[Stored data]
# # # # # # #
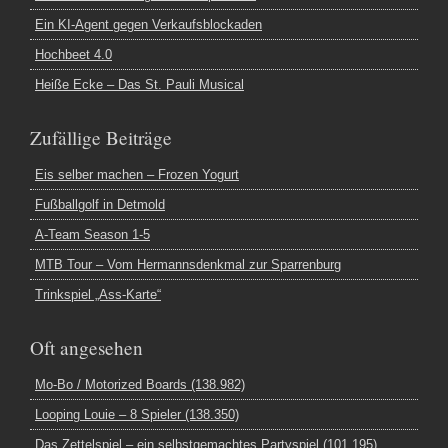
Ein KI-Agent gegen Verkaufsblockaden
Hochbeet 4.0
Heiße Ecke – Das St. Pauli Musical
Zufällige Beiträge
Eis selber machen – Frozen Yogurt
Fußballgolf in Detmold
A-Team Season 1-5
MTB Tour – Vom Hermannsdenkmal zur Sparrenburg
Trinkspiel „Ass-Karte“
Oft angesehen
Mo-Bo / Motorized Boards (138.982)
Looping Louie – 8 Spieler (138.350)
Das Zettelspiel – ein selbstgemachtes Partyspiel (101.195)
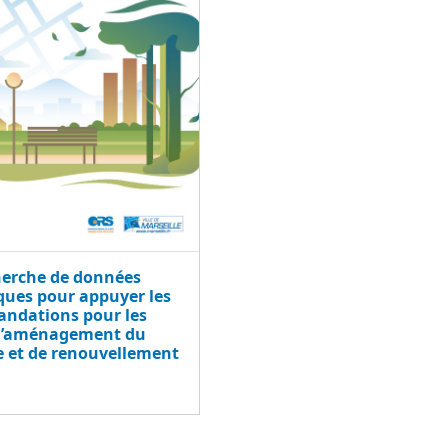
herche de données
iques pour appuyer les
ndations pour les
 d’aménagement du
re et de renouvellement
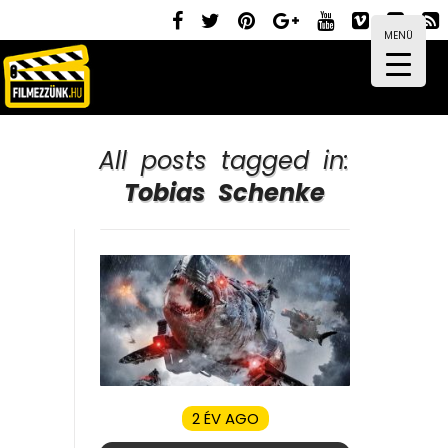
MENÜ
All posts tagged in:
Tobias Schenke
2 ÉV AGO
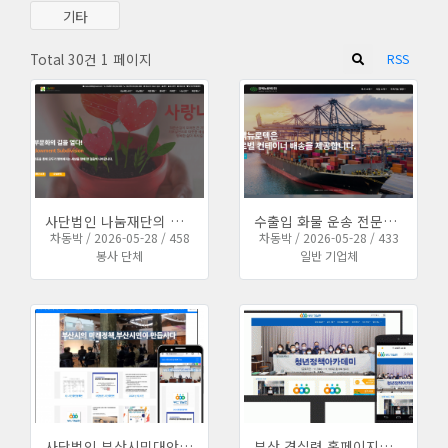
기타
Total 30건
1 페이지
RSS
사단법인 나눔재단의 홈페이지의 이전 및 재구축을 완료하였습니다.
수출입 화물 운송 전문업체 한백뉴로텍의 홈페이지 전체 재구축 작업을 완료하였습니다.
차동박 / 2026-05-28 / 458
차동박 / 2026-05-28 / 433
봉사 단체
일반 기업체
사단법인 부산시민대안정책 연구소 홈페이지 신규 구축
부산 경실련 홈페이지를 반응형으로 리뉴얼하였습니다.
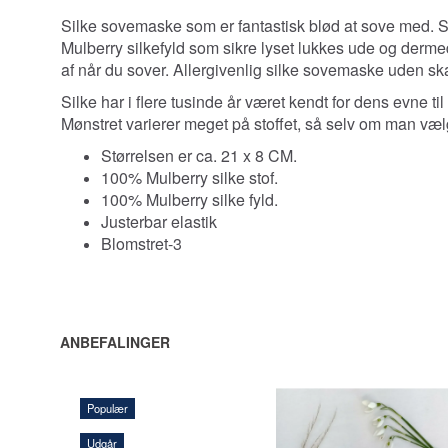
Silke sovemaske som er fantastisk blød at sove med. 
Mulberry silkefyld som sikre lyset lukkes ude og derme
af når du sover. A
llergivenlig silke sovemaske uden sk
Silke har i flere tusinde år været kendt for dens evne ti
Mønstret varierer meget på stoffet, så selv om man vælge
Størrelsen er ca. 21 x 8 CM.
100% Mulberry silke stof.
100% Mulberry silke fyld.
Justerbar elastik
Blomstret-3
ANBEFALINGER
Populær
Udgår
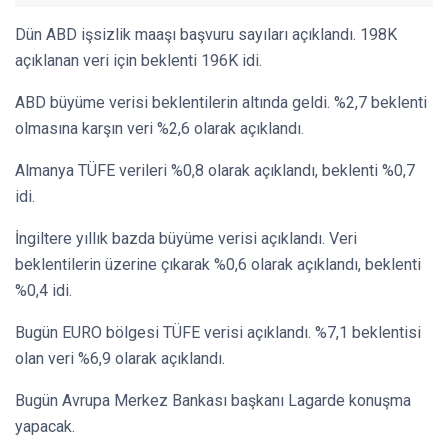
Dün ABD işsizlik maaşı başvuru sayıları açıklandı. 198K
açıklanan veri için beklenti 196K idi.
ABD büyüme verisi beklentilerin altında geldi. %2,7 beklenti
olmasına karşın veri %2,6 olarak açıklandı.
Almanya TÜFE verileri %0,8 olarak açıklandı, beklenti %0,7
idi.
İngiltere yıllık bazda büyüme verisi açıklandı. Veri
beklentilerin üzerine çıkarak %0,6 olarak açıklandı, beklenti
%0,4 idi.
Bugün EURO bölgesi TÜFE verisi açıklandı. %7,1 beklentisi
olan veri %6,9 olarak açıklandı.
Bugün Avrupa Merkez Bankası başkanı Lagarde konuşma
yapacak.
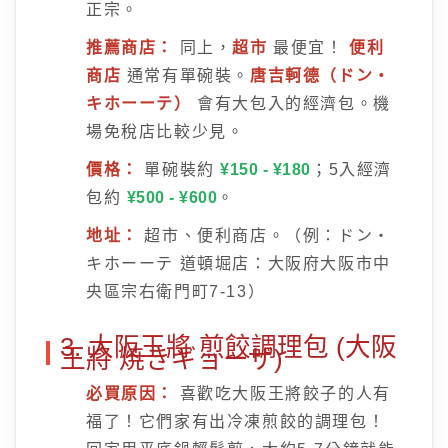
正宗。
推薦商店：
同上，
超市
最便宜！
便利
商店
通常有單碗裝。
唐吉軻德（ドン・
キホーーテ）
會有大包入的經濟包。機
場免稅店比較少見。
價格：
單碗裝約
¥150 - ¥180
；5入經濟
包約
¥500 - ¥600
。
地址：
超市、便利商店。（例：ドン・
キホーーテ 道頓堀店：大阪府大阪市中
央區宗右衛門町7-13）
3. 大阪王將 煎餃調理包 (大阪
王將 焼きギョーザ)
必買原因：
喜歡吃大阪王將餃子的人有
福了！它們家有出冷凍煎餃的調理包！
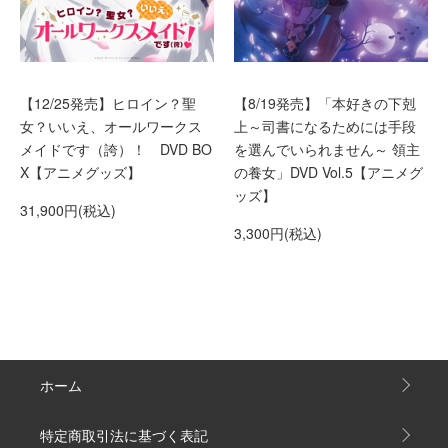
【12/25発売】ヒロイン？聖
【8/19発売】「本好きの下剋
女？いいえ、オールワークス
上～司書になるためには手段
メイドです（誇）！ DVD BO
を選んでいられません～ 領主
X【アニメグッズ】
の養女」DVD Vol.5【アニメグ
ッズ】
31,900円(税込)
3,300円(税込)
ホーム
特定商取引法に基づく表記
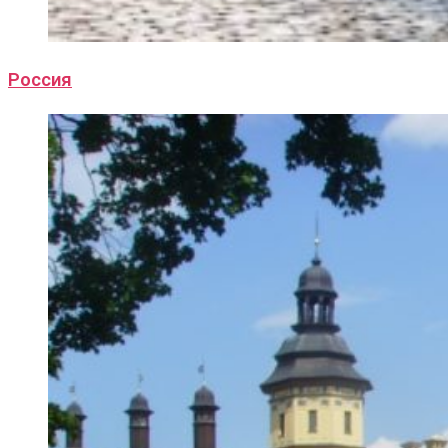
Россия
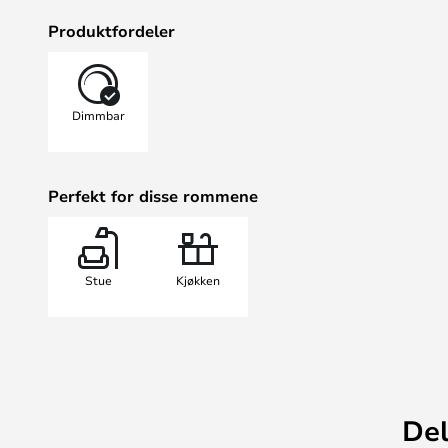
hjem.
Produktfordeler
Pendelen har en innebygd LED s
dimmer. Sørg for å bruke en dimme
UMAGE har testet en rekke av de 
Dimmbar
slik at de trygt kan brukes samme
trenger mer informasjon, er du vel
kundeservice.
Perfekt for disse rommene
OBS! Asteria-pendelen har en driv
tilhørende baldakinen. Det er der
uten baldakin - for eksempel i fo
er alltid velkommen til å kontakte 
Stue
Kjøkken
spørsmål.
OBS: Alle Asteria-pendler unntatt
Umage anbefaler følgende dimme
SG LED dimmer LEDDIM 0-200W
Phillips LPS 100 DK (0-10 volt st
LK FUGA® innstikksdimmer TOUC
Del
LK FUGA® innstikksdimmer MEK-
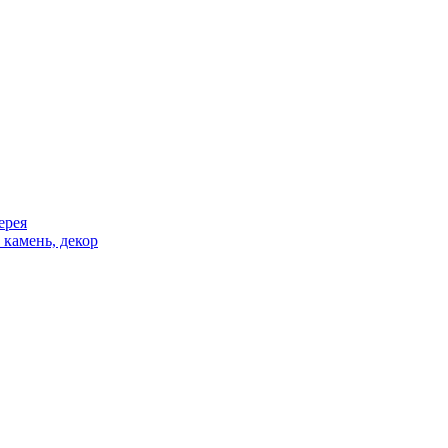
ерея
 камень, декор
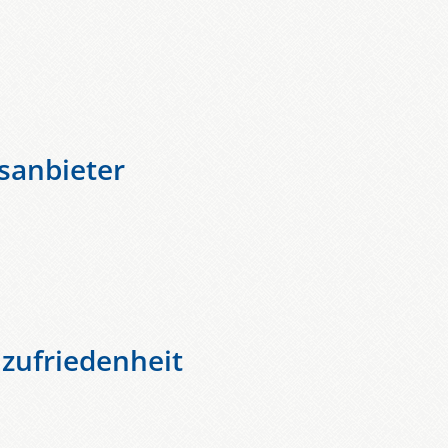
gsanbieter
zufriedenheit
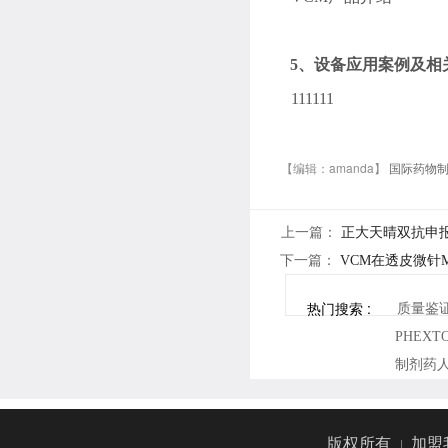
5、
设备应用案例及相
111111
【编辑：amanda】
国际药物
上一篇：
正大天晴双抗申报
下一篇：
VCM在透皮微针Mi
热门搜索 :
质量鉴
PHEX
制剂药
版权所有
|
加盟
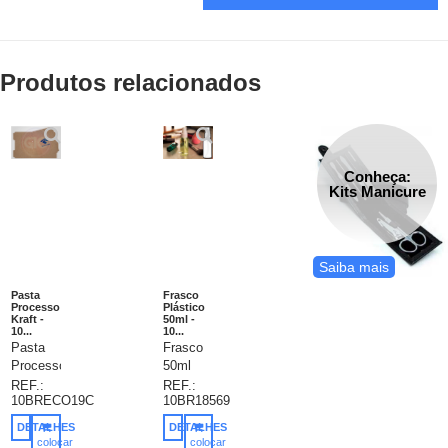
Produtos relacionados
Conheça:
Kits Manicure
Saiba mais
Pasta
Frasco
Processo
Plástico
Kraft -
50ml -
10...
10...
Pasta
Frasco
Processo
50ml
Kraft,
produzido
REF.:
REF.:
10BRECO19C
10BR18569
com
em
aba,
plástico
DETALHES
DETALHES
produzida
polietileno,
colocar
colocar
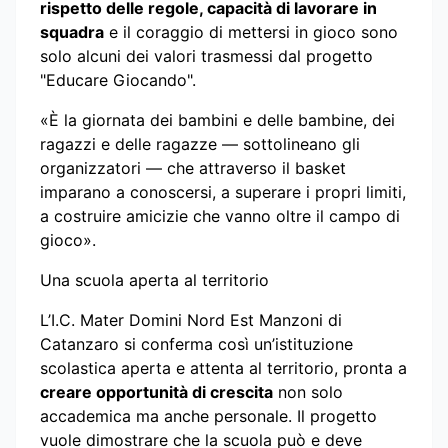
rispetto delle regole, capacità di lavorare in
squadra
e il coraggio di mettersi in gioco sono
solo alcuni dei valori trasmessi dal progetto
"Educare Giocando".
«È la giornata dei bambini e delle bambine, dei
ragazzi e delle ragazze — sottolineano gli
organizzatori — che attraverso il basket
imparano a conoscersi, a superare i propri limiti,
a costruire amicizie che vanno oltre il campo di
gioco».
Una scuola aperta al territorio
L’I.C. Mater Domini Nord Est Manzoni di
Catanzaro si conferma così un’istituzione
scolastica aperta e attenta al territorio, pronta a
creare opportunità di crescita
non solo
accademica ma anche personale. Il progetto
vuole dimostrare che la scuola può e deve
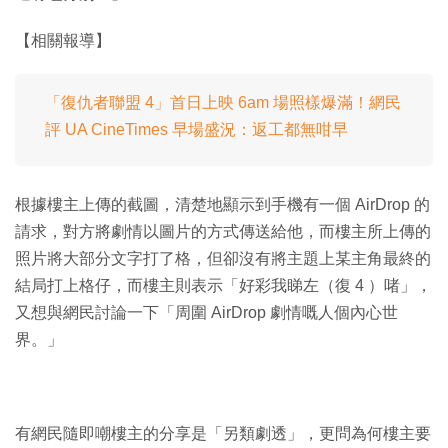
【相關報導】
「復仇者聯盟 4」首日上映 6am 場照樣爆滿！網民
評 UA CineTimes 早場盛況：返工都無咁早
根據樓主上傳的截圖，清楚地顯示到手機有一個 AirDrop 的
請求，對方將劇情以圖片的方式傳送給他，而樓主所上傳的
照片將大部分文字打了格，但卻沒有將主題上某主角最終的
結局打上格仔，而樓主則表示「好彩我睇左（復 4 ）啫」，
又想與網民討論一下「周圍 AirDrop 劇情嘅人個內心世
界。」
有網民隨即嘲樓主的分享是「另類劇透」，更問為何樓主要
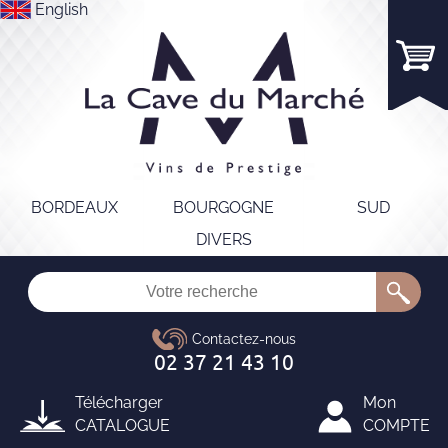
English
BORDEAUX
BOURGOGNE
SUD
DIVERS
Télécharger
Mon
CATALOGUE
COMPTE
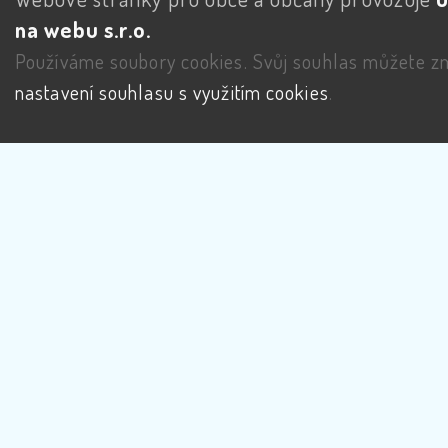
na webu s.r.o.
Používáme soubory cookies. Svůj souhlas můžete zm
nastavení souhlasu s využitím cookies
.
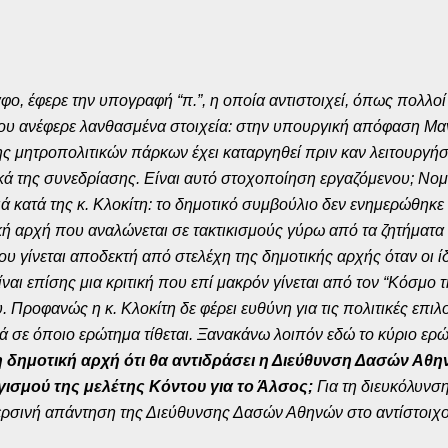
ο, έφερε την υπογραφή “π.”, η οποία αντιστοιχεί, όπως πολλοί
 που ανέφερε λανθασμένα στοιχεία: στην υπουργική απόφαση Μα
ς μητροπολιτικών πάρκων έχει καταργηθεί πριν καν λειτουργήσ
τικά της συνεδρίασης. Είναι αυτό στοχοποίηση εργαζόμενου; Νο
ατά της κ. Κλοκίτη: το δημοτικό συμβούλιο δεν ενημερώθηκε ορ
ική αρχή που αναλώνεται σε τακτικισμούς γύρω από τα ζητήματ
που γίνεται αποδεκτή από στελέχη της δημοτικής αρχής όταν οι ί
αι επίσης μια κριτική που επί μακρόν γίνεται από τον “Κόσμο τη
Προφανώς η κ. Κλοκίτη δε φέρει ευθύνη για τις πολιτικές επιλ
ά σε όποιο ερώτημα τίθεται. Ξανακάνω λοιπόν εδώ το κύριο ερώ
η δημοτική αρχή ότι θα αντιδράσει η Διεύθυνση Δασών Αθ
γισμού της μελέτης Κόντου για το Άλσος;
Για τη διευκόλυν
ερσινή απάντηση της Διεύθυνσης Δασών Αθηνών στο αντίστοιχο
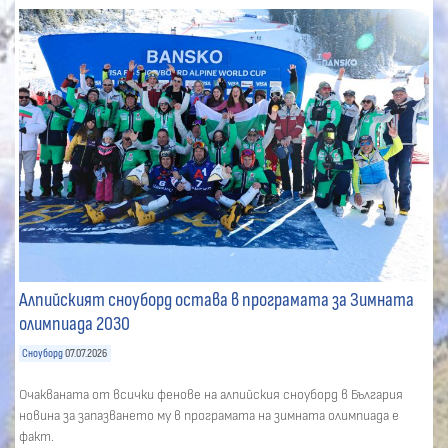
Алпийският сноуборд остава в програмата за Зимната
олимпиада 2030
Сноуборд
07.07.2026
Очакваната от всички фенове на алпийския сноуборд в България
новина за запазването му в програмата на зимната олимпиада е
факт.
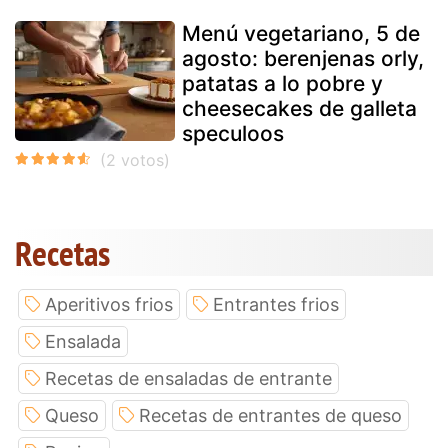
Menú vegetariano, 5 de
agosto: berenjenas orly,
patatas a lo pobre y
cheesecakes de galleta
speculoos
Recetas
Aperitivos frios
Entrantes frios
Ensalada
Recetas de ensaladas de entrante
Queso
Recetas de entrantes de queso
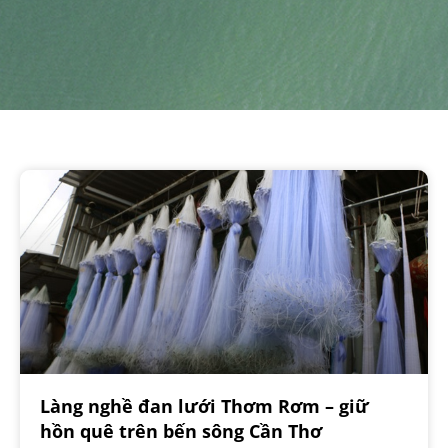
Làng nghề đan lưới Thơm Rơm – giữ
hồn quê trên bến sông Cần Thơ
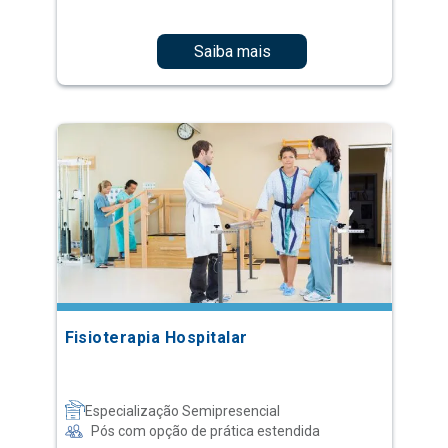
Saiba mais
Fisioterapia Hospitalar
Especialização Semipresencial
Pós com opção de prática estendida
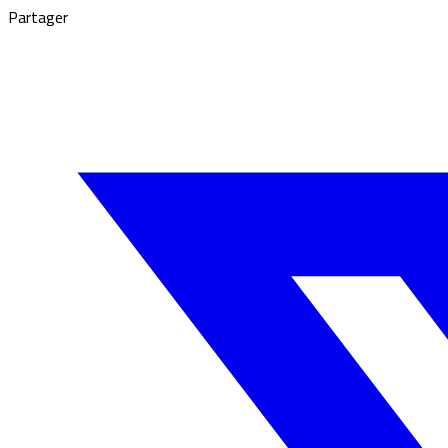
Partager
# # # # # # #
Your task
Exactly the lines above, from the one containing "LK FUGA® innstikksdimmer TOUC" down to the one containing "scolastica aperta e", are to be repeated, including both ends. Pictures are not part of the copy.

Response for this exercise
LK FUGA® innstikksdimmer TOUC
Del
LK FUGA® innstikksdimmer MEK-
ерея
 камень, декор
gsanbieter
zufriedenheit
5、
设备应用案例及相
111111
【编辑：amanda】
国际药物
上一篇：
正大天晴双抗申报
下一篇：
VCM在透皮微针Mi
热门搜索 :
质量鉴
PHEX
制剂药
版权所有
|
加盟
Produtos relacionados
Conheça:
Kits Manicure
Saiba mais
Pasta
Frasco
Processo
Plástico
Kraft -
50ml -
10...
10...
Pasta
Frasco
Processo
50ml
Kraft,
produzido
REF.:
REF.:
10BRECO19C
10BR18569
com
em
aba,
plástico
DETALHES
DETALHES
produzida
polietileno,
colocar
colocar
rispetto delle regole, capacità di lavorare in
squadra
e il coraggio di mettersi in gioco sono
solo alcuni dei valori trasmessi dal progetto
"Educare Giocando".
«È la giornata dei bambini e delle bambine, dei
ragazzi e delle ragazze — sottolineano gli
organizzatori — che attraverso il basket
imparano a conoscersi, a superare i propri limiti,
a costruire amicizie che vanno oltre il campo di
gioco».
Una scuola aperta al territorio
L’I.C. Mater Domini Nord Est Manzoni di
Catanzaro si conferma così un’istituzione
scolastica aperta e attenta al territorio, pronta a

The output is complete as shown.